▶ _Estratto della pagina_:
A giugno, però, il vulcano iniziò a mostrare segni evidenti di instabilità: sputò in aria rocce e ceneri incandescenti in una serie di piccole eruzioni mentre si stava surriscaldando. Un altro strumento satellitare registrò che le emissioni termiche provenienti da Anak Krakatau avevano raggiunto i 146 megawatt, cioè più di 100 volte il valore normale. Con questo aumento di attività, lo slittamento salì a dieci millimetri al mese.

Poi, il 22 dicembre, la parete sud franò in mare, provocando uno tsunami che uccise almeno 430 persone sulle vicine coste di Giava e Sumatra. Anche se nessuno aveva previsto quel disastro, nel 2019 uno studio ha scoperto che gli strumenti satellitari e quelli sul terreno avevano rilevato una serie di segnali precursori che potrebbero aiutare a prevedere eventi simili in futuro su Anak Krakatau e in altri siti vulcanici.

Effetti dello tsunami provocato dal collasso di Anak Krakatau nel 2018 (© AGF)

▶ _Consegna a_:
Secondo l'estratto su Anak Krakatau, quante persone uccise lo tsunami del 22 dicembre?
I record non hanno alcun legame con l'estratto su Anak Krakatau.

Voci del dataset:
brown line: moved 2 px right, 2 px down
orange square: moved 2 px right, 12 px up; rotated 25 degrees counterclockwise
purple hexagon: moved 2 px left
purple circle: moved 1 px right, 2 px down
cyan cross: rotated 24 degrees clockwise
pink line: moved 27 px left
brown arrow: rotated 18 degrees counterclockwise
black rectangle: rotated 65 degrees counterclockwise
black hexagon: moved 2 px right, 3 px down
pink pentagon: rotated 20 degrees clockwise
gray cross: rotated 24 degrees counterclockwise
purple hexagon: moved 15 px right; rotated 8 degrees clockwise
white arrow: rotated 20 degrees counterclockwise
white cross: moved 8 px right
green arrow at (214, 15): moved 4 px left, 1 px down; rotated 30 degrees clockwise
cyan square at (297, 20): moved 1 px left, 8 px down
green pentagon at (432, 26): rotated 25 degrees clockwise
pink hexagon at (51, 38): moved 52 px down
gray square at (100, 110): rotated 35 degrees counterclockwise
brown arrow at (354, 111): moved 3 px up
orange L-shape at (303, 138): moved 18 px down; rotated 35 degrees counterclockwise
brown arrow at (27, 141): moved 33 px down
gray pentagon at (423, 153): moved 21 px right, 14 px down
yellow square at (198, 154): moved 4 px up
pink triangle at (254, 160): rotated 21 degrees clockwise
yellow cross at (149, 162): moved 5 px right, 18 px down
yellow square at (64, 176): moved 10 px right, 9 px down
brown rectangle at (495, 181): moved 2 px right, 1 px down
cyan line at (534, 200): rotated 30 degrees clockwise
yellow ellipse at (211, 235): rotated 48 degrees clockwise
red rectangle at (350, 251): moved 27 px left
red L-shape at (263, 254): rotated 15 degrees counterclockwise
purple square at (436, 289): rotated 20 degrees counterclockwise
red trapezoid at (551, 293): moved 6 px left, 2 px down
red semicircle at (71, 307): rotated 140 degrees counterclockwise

---

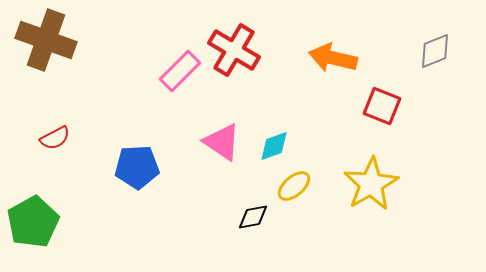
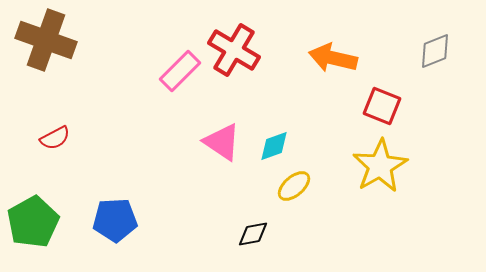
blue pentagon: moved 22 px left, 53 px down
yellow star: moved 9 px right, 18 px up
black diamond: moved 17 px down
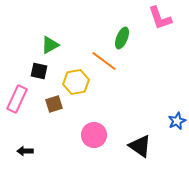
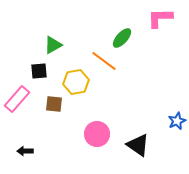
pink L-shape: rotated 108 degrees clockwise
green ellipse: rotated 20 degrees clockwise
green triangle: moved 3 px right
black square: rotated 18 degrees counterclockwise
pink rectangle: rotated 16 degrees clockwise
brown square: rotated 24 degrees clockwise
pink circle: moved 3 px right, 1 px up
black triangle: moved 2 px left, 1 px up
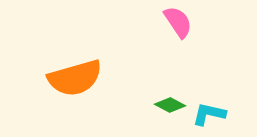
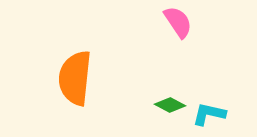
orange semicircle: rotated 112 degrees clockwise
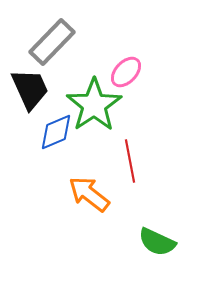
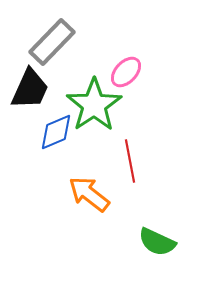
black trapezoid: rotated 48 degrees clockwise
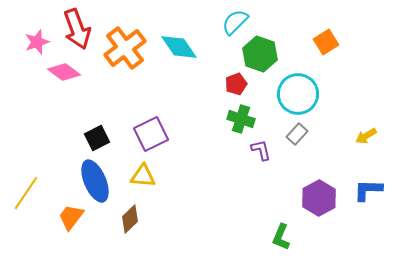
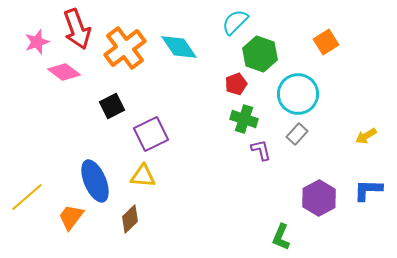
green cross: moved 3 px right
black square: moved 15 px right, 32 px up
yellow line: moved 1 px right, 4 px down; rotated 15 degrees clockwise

* * *

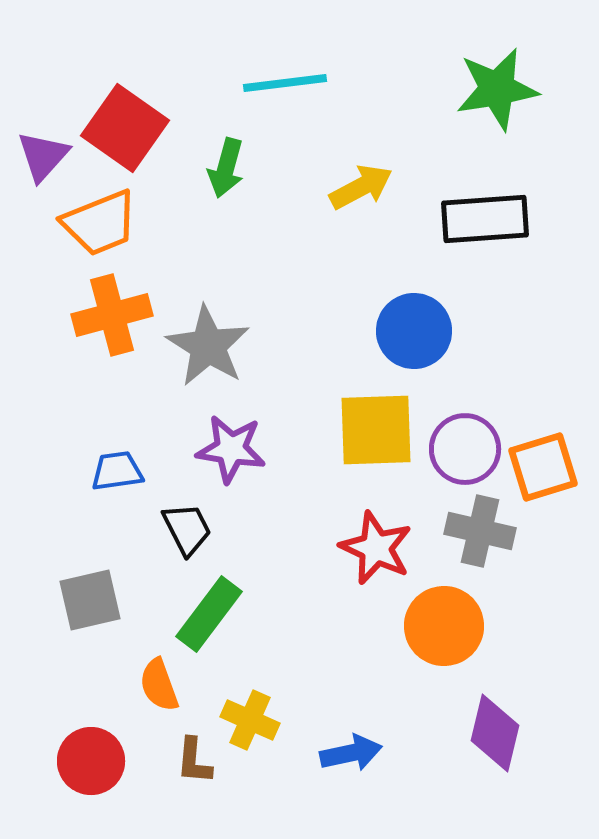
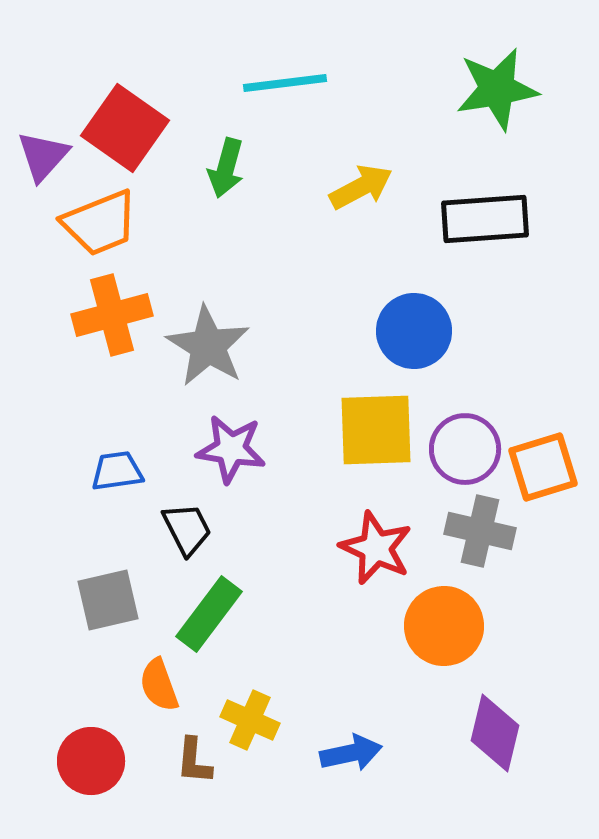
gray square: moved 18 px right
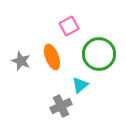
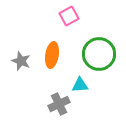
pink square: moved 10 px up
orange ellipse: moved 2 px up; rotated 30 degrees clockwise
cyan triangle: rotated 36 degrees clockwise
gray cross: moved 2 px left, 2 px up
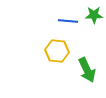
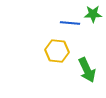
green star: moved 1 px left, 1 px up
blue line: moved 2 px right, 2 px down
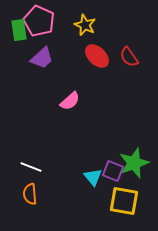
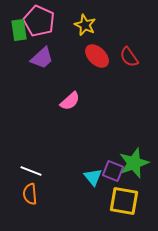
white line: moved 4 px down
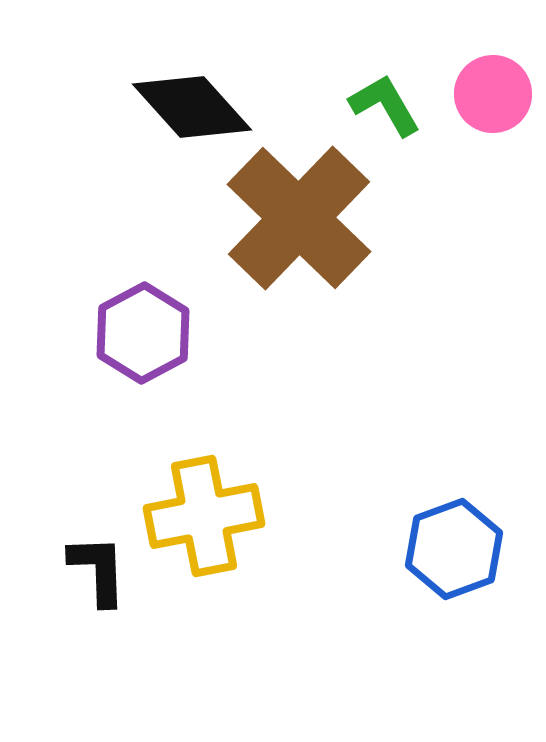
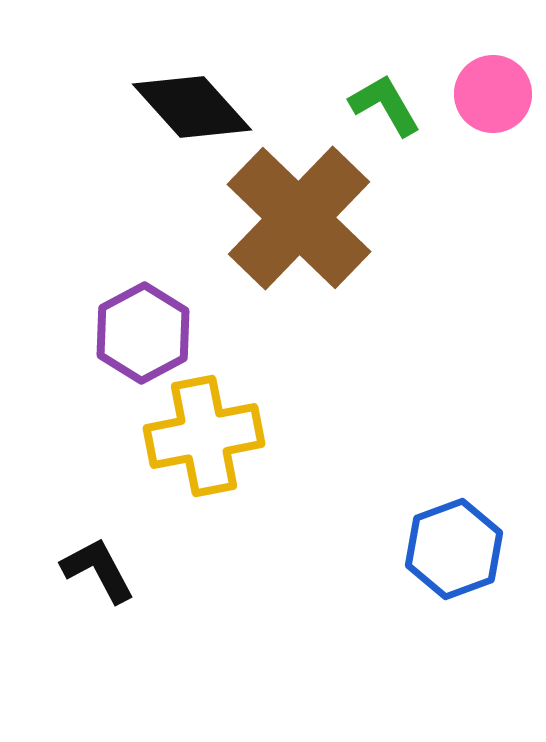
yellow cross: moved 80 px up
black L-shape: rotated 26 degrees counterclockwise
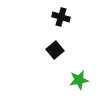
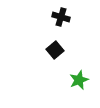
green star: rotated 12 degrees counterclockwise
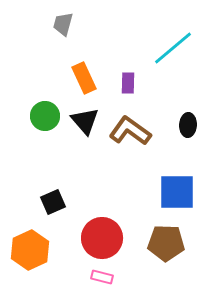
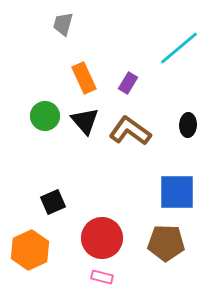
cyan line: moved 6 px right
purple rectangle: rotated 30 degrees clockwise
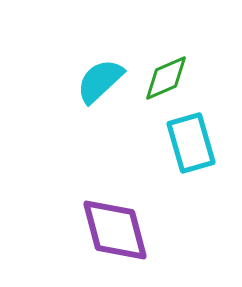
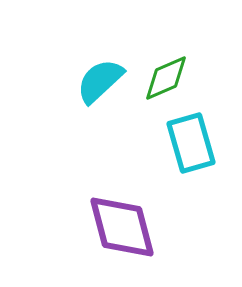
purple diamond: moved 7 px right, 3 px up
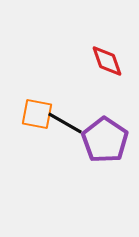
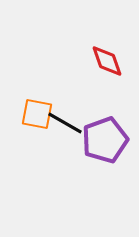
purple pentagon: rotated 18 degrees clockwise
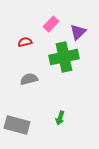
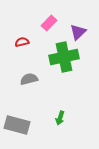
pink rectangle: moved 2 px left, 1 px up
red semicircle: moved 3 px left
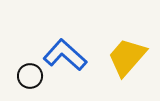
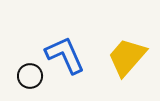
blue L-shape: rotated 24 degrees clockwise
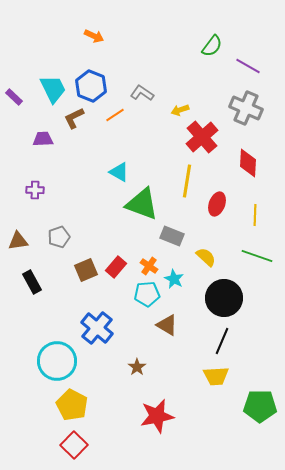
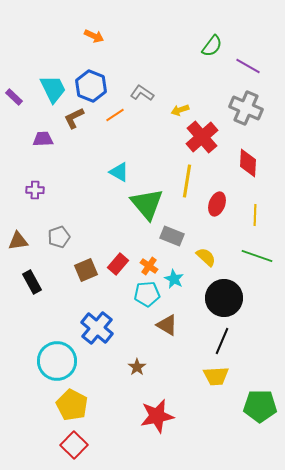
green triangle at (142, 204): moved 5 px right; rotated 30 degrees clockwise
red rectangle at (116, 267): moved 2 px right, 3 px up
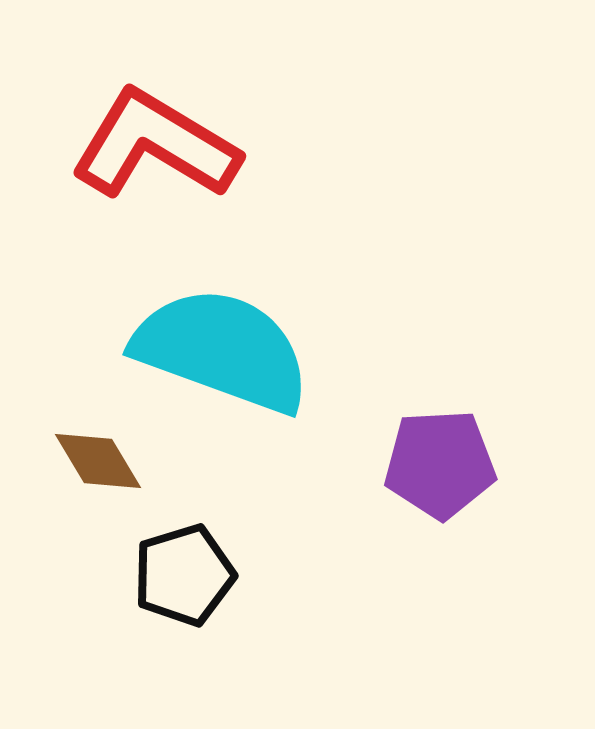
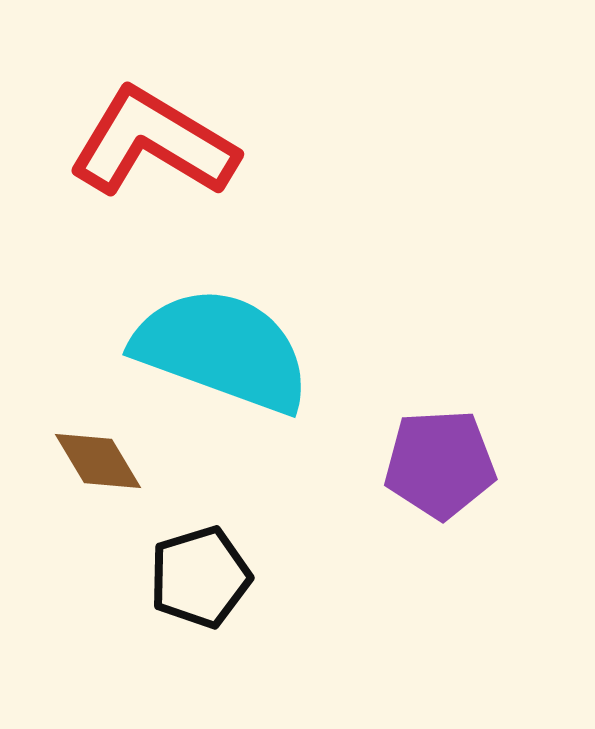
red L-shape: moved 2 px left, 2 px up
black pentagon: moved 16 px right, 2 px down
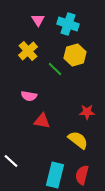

▶ _Consegna b_:
Nei record, riscrivi soltanto la parte che si apre con la riga contenente "brown line: moved 2 px right, 2 px down" e si chiude con quella contenente "white cross: moved 8 px right", sostituendo "counterclockwise" con "anticlockwise" e lasciando invariato tutto il resto.

▶ _Risposta completa a_:
Almeno 430 persone.

▶ _Risposta completa b_:
brown line: moved 2 px right, 2 px down
orange square: moved 2 px right, 12 px up; rotated 25 degrees anticlockwise
purple hexagon: moved 2 px left
purple circle: moved 1 px right, 2 px down
cyan cross: rotated 24 degrees clockwise
pink line: moved 27 px left
brown arrow: rotated 18 degrees anticlockwise
black rectangle: rotated 65 degrees anticlockwise
black hexagon: moved 2 px right, 3 px down
pink pentagon: rotated 20 degrees clockwise
gray cross: rotated 24 degrees anticlockwise
purple hexagon: moved 15 px right; rotated 8 degrees clockwise
white arrow: rotated 20 degrees anticlockwise
white cross: moved 8 px right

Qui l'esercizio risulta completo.